Jim Smith has stepped down from xScale leadership role, replaced by finance exec Krupal Raval.

Yevgeniy Sverdlik, Former Editor-in-Chief

July 30, 2020

2 Min Read
New data hall being commissioned inside Equinix's PA8 data center in Pantin (outside Paris) in February 2019
New data hall being commissioned inside Equinix's PA8 data center in Pantin (outside Paris) in February 2019JACQUES DEMARTHON/AFP via Getty Images

Jim Smith, who headed Equinix’s relatively recent foray into leasing large chunks of data center capacity to about a dozen largest cloud platforms, has stepped down from the role. He’s replaced by Krupal Raval, who for the last year or so served as the xScale unit’s VP of finance.

Equinix CEO Charles Meyers revealed the leadership change on the company’s second-quarter earnings call Wednesday but stopped short of providing the reason behind it.

“Jim Smith has made the decision to step down from his role as managing director of the [xScale] program but does remain as an advisor to the initiative,” Meyers said.

The two-year-old program is an attempt by Equinix, which gets most of its revenue from high-margin retail colocation and interconnection services, to benefit more from the recent years’ boom in the wholesale data center space, driven by record expansion by the hyperscale platforms.

Because it’s a capital-intensive, low-margin business, Equinix has formed joint ventures with investors to fund its xScale projects, making money partially from returns on its portion of the capital investment and partially by charging the JV for managing, operating, and leasing the facilities.

Both Smith and Raval used to work at Digital Realty, the world’s second-largest data center provider and Equinix’s biggest rival. Smith was Digital’s CTO and senior VP of portfolio operations before leaving the company in 2015. Raval, most recently, was CFO for Asia-Pacific, until leaving in 2016 to join Smith’s hyperscale team at Equinix.

Related:US Data Center Operators Have Financing Advantages Over EU Counterparts

Equinix reported $1.47 billion in revenue for the second quarter, up six percent from last year, and net income of $133 million.

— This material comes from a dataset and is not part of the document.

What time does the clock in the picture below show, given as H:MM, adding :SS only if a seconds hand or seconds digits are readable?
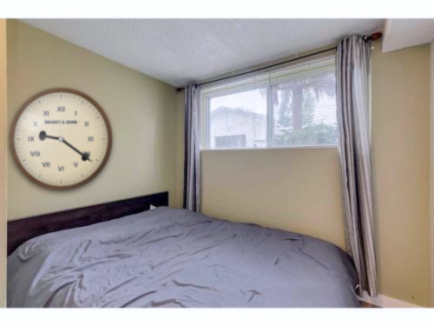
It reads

Similar to first quarter, the company didn’t feel substantial negative business impact from the COVID-19 pandemic, its executives said. Only 3 percent of its revenue comes from companies in the industries most impacted by the pandemic, which according to Equinix are travel, energy, and retail.

On the earnings call, Meyers and Equinix CFO Keith Taylor maintained that the xScale program continues to go well. The first two xScale facilities, in Europe, were just recently completed, Taylor said.

During the second quarter, a single hyperscaler pre-leased the entire Paris 9 data center that’s still under construction, they said. Equinix will likely make the asset part of xScale “very soon,” Meyers said.

“And we continue to see good customer interest in pipeline on the other facilities,” he added.

Its European $1 billion xScale joint venture is with GIC, Singapore’s state-owned investment fund. Equinix and GIC have also agreed to launch a similar venture in Japan, an underserved cloud market where Chinese and American cloud giants are rushing to expand. The Japan JV deal is on track to close by the end of the year, the executives said.